Rol de las familias de los niños y niñas que tienen Trastorno Específico del Aprendizaje

En una sociedad donde el éxito de una persona se mide en el conocimiento, en la cantidad de lo aprendido, la diversidad del aprendizaje (varios talentos) y la rapidez con que aprende, es una carrera contra el tiempo, un tiempo acelerado para graduarse del colegio a menor edad, aprender varios idiomas,  practicar un deporte, aprender música, y otras actividades que se convierten en muchas ocasiones en grilletes que aprisionan el alma o la psiquis de tu hijo y no aprendizajes donde exploren y sean realmente felices.

La competencia se ha convertido en algo propio de los humanos donde categorizamos por saberes, podré varios ejemplos: los boletines escolares tienen el puesto que ocuparon durante el período lectivo, inevitablemente inician las comparaciones con los demás compañeros, se mide o se compara con quien entregue o produzca primero y aún en muchas ocasiones se nombra, esto es algo que vemos en la sociedad, colegios, universidades, trabajos e incluso se clasifican a los países con mayor ranking, pues esta es una forma de medir el éxito, comparándonos inevitablemente con el otro.

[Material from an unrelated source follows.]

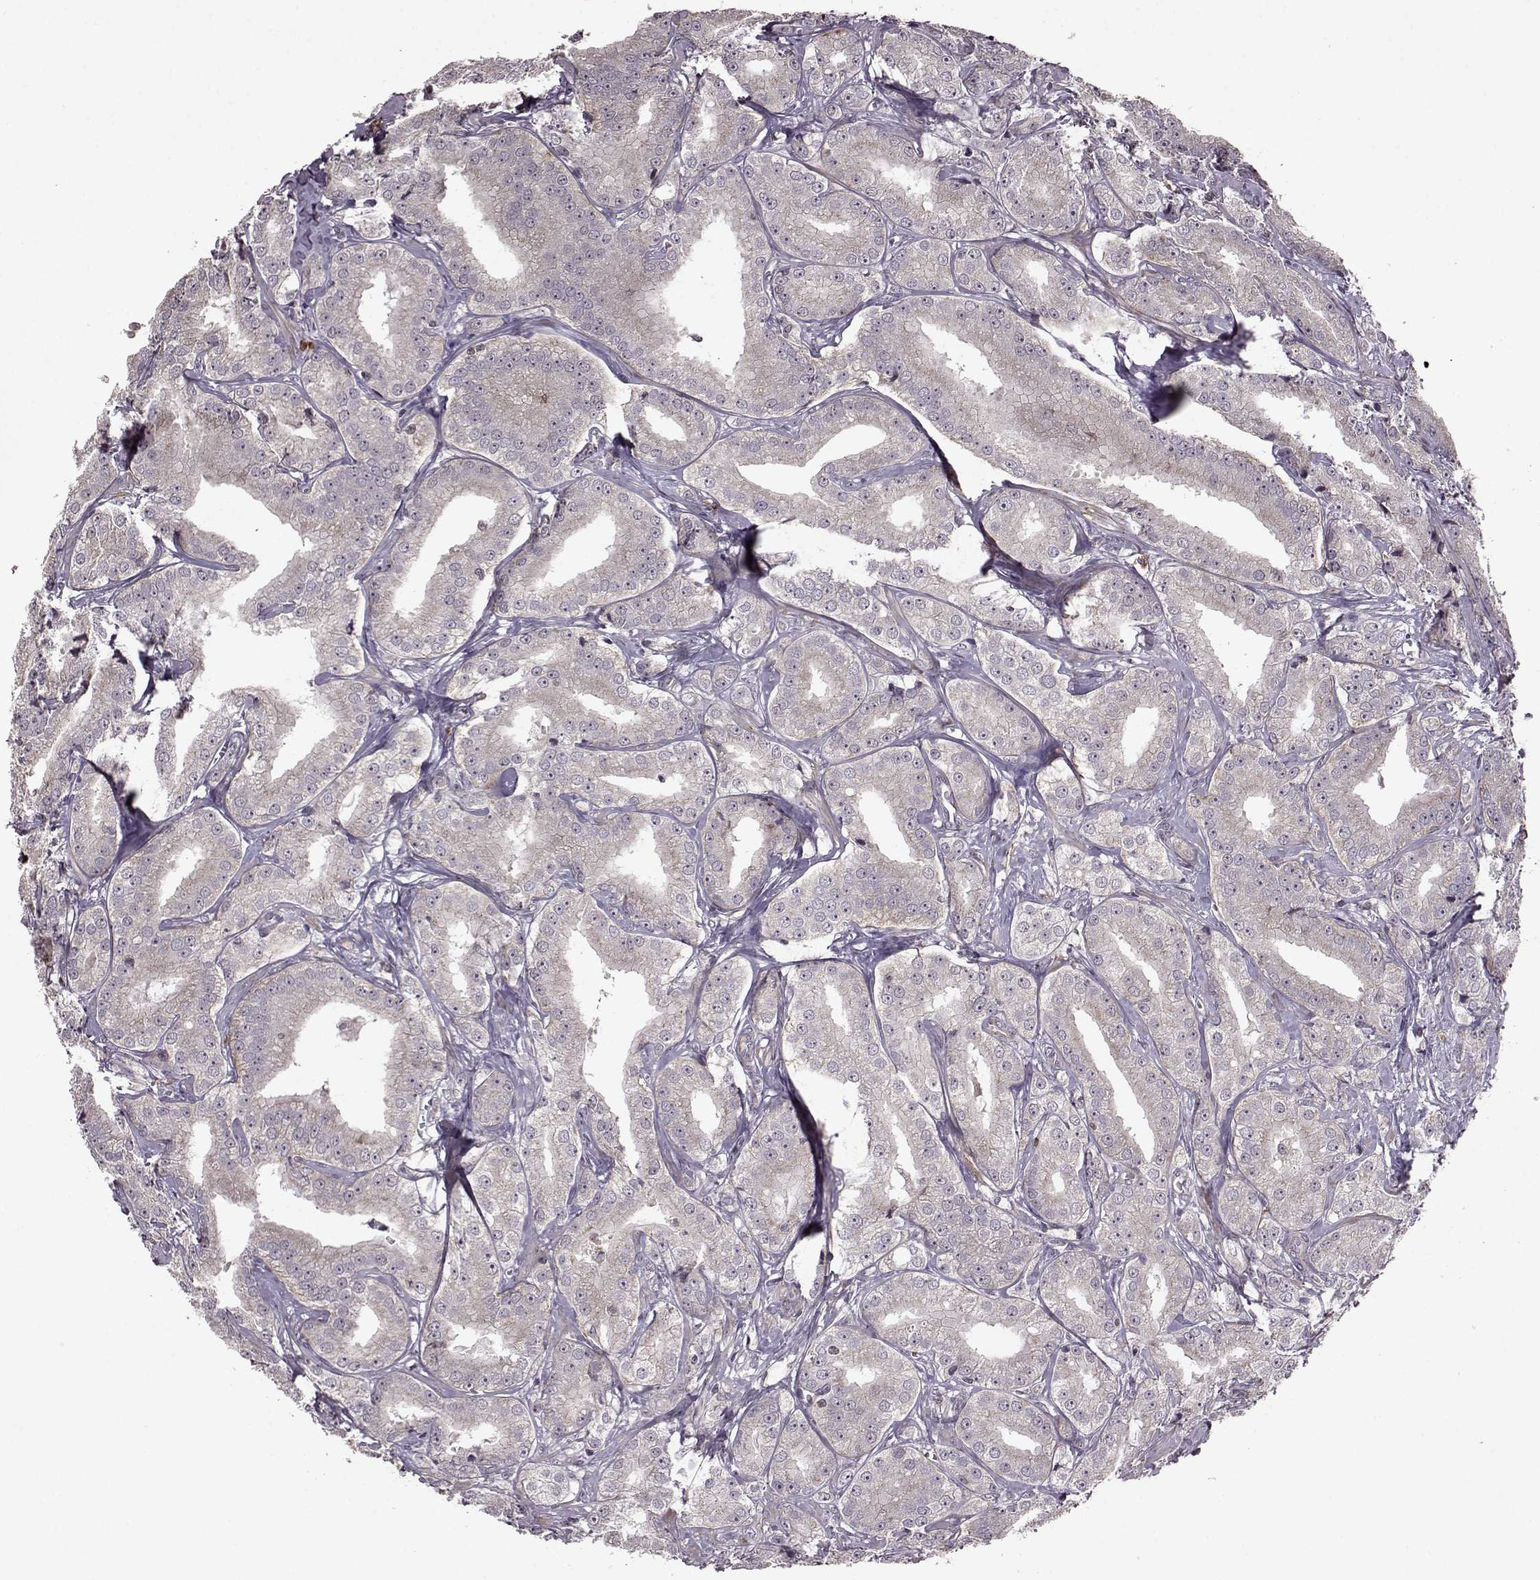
{"staining": {"intensity": "negative", "quantity": "none", "location": "none"}, "tissue": "prostate cancer", "cell_type": "Tumor cells", "image_type": "cancer", "snomed": [{"axis": "morphology", "description": "Adenocarcinoma, High grade"}, {"axis": "topography", "description": "Prostate"}], "caption": "Tumor cells are negative for protein expression in human prostate cancer. (Stains: DAB (3,3'-diaminobenzidine) immunohistochemistry (IHC) with hematoxylin counter stain, Microscopy: brightfield microscopy at high magnification).", "gene": "TRMU", "patient": {"sex": "male", "age": 64}}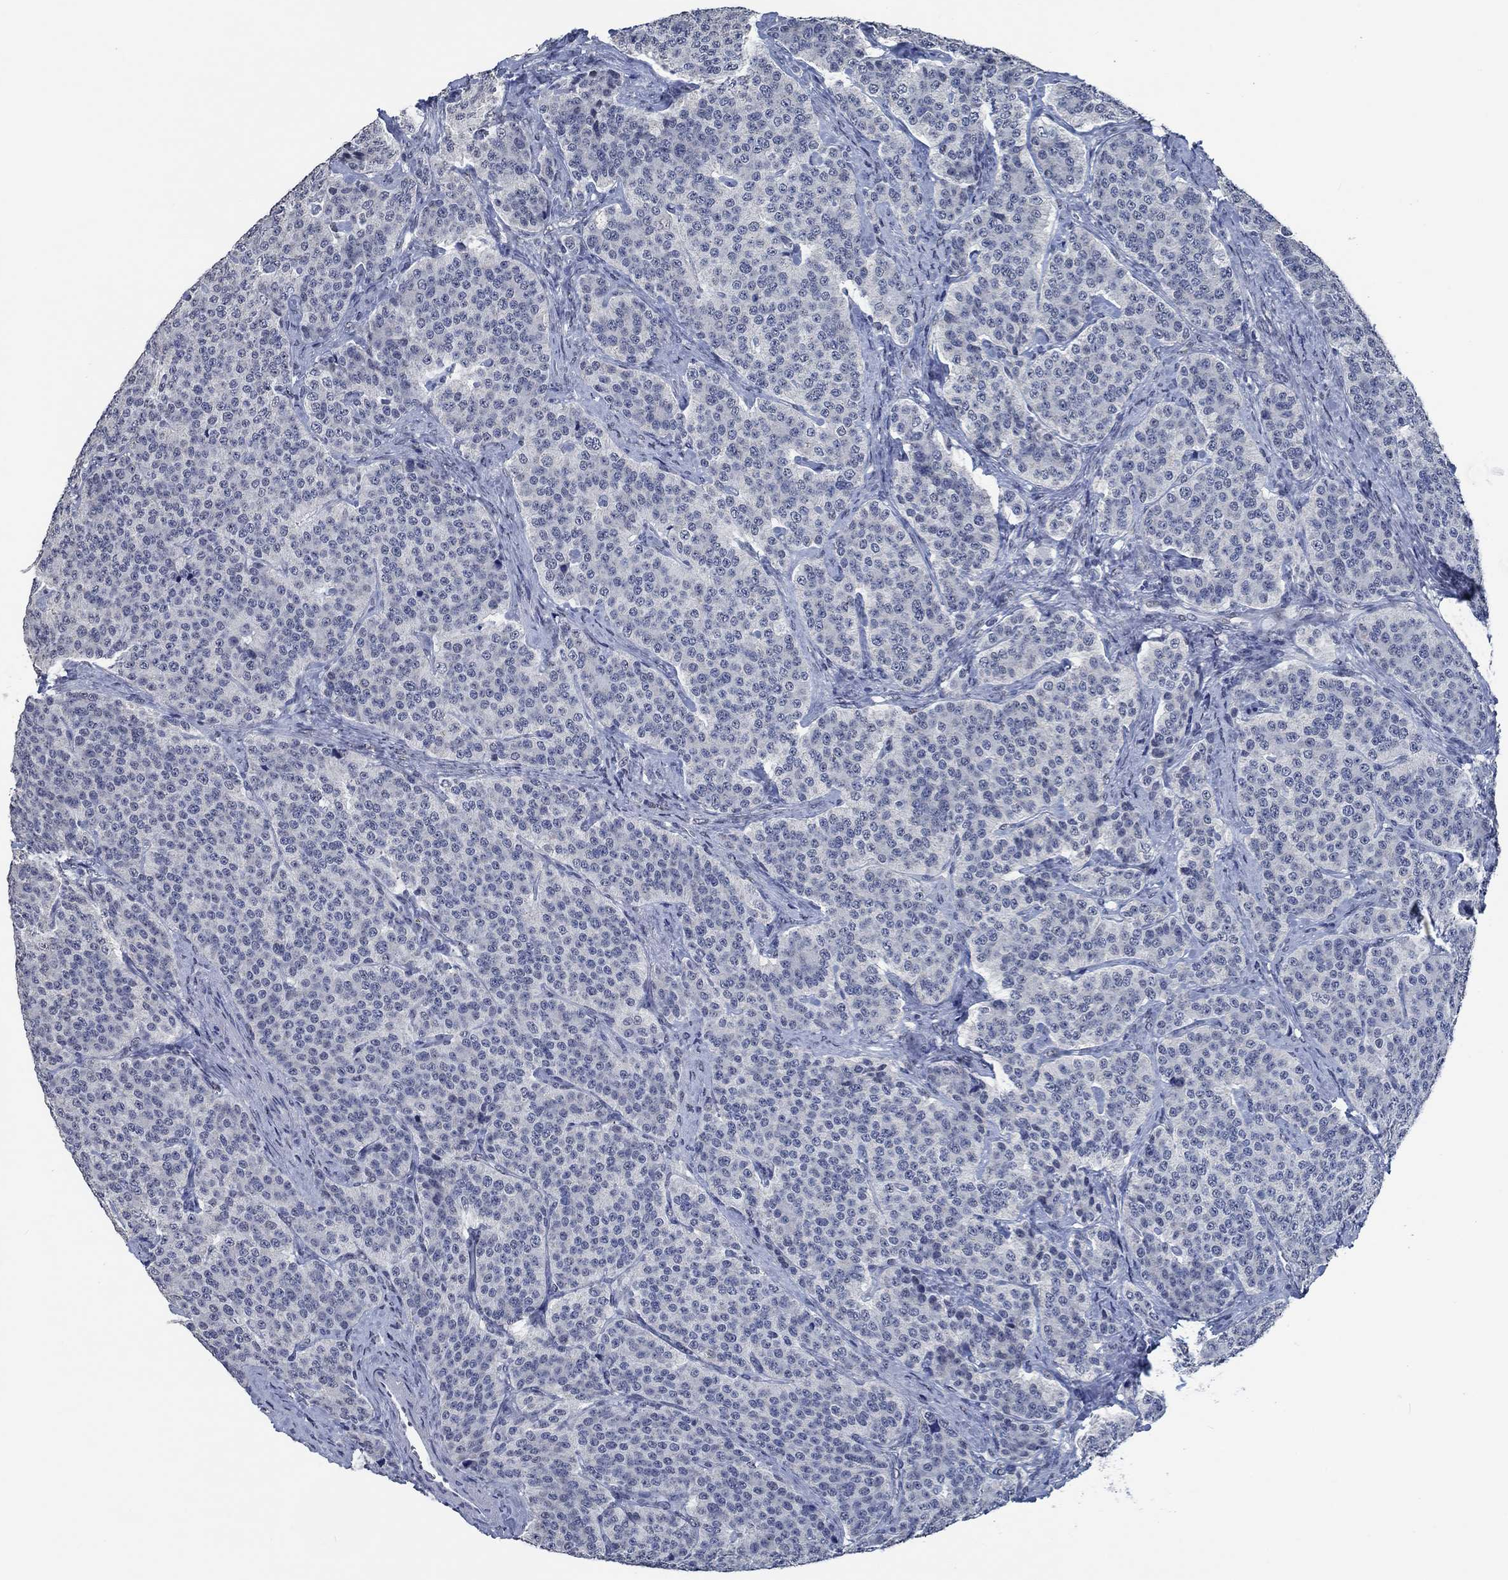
{"staining": {"intensity": "negative", "quantity": "none", "location": "none"}, "tissue": "carcinoid", "cell_type": "Tumor cells", "image_type": "cancer", "snomed": [{"axis": "morphology", "description": "Carcinoid, malignant, NOS"}, {"axis": "topography", "description": "Small intestine"}], "caption": "An immunohistochemistry micrograph of carcinoid is shown. There is no staining in tumor cells of carcinoid.", "gene": "OBSCN", "patient": {"sex": "female", "age": 58}}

Urge la necesidad de cambiar lenguajes y acciones realmente comprendiendo que cada persona maneja su tiempo y ritmo, y es acá donde la familia cumple un rol fundamental para acompañar con tolerancia, comprensión y amor, debe convertirse en una facilitadora y no en el verdugo de su niño o niña, es importante que el adulto responsable encuentre esa justa medida para dicho acompañamiento donde ni se ejerce agresión, violencia o maltrato desde el enojo porque no aprende tratándolo de “bobo”, “tonto”, “burro” y otros términos despectivos que se escuchan en el día a día, ni tampoco caer en la lastima, victimizarlo o justificarlo “pobrecito”, “esta enfermo”, “lo entiendo porque yo era igual” o atribuirle el trastorno a otra persona “es que la profesora o el profesor no lo quieren”, “el niño o la niña no le cayó bien al profesor”, “la profesora o profesor es muy jodido y mala gente”, términos que se escuchan en el cotidiano y más cuando trabajamos con población infantil.  Es importante no compensar al niño, como la manera de calmar lo que no posee o le falta, recuerda esto también es una forma de maltrato o violencia, es importante establecer normas y limites apropiados y adecuados para el curso de vida de nuestros niños y niñas.

La familia debe proveer ambientes o entornos protectores tanto en casa como en la escuela donde en este último se trabaje en corresponsabilidad con la Institución Educativa o la maestra es importante no descargar toda la responsabilidad a estos últimos, las personas que se vinculen con el niño o niña deben comprender que van a observar en ellos un ritmo lento en su desarrollo intelectual o en sus aprendizajes, retraso psicomotor, alteraciones en su memoria, percepción, atención y pensamiento, veremos niños impulsivos o tal vez agresivos, pobre vocabulario, bajo nivel de generalización del lenguaje y desmotivación para desarrollar sus actividades escolares.

Cuando comprendemos lo que pasa en el mundo del niño o la niña la ansiedad baja, la comprensión llega, acompañándolos adecuadamente para que ellos puedan lograr mejores aprendizajes pues ya no se tiene la presión de los otros y lo más importante es permitirles ser felices.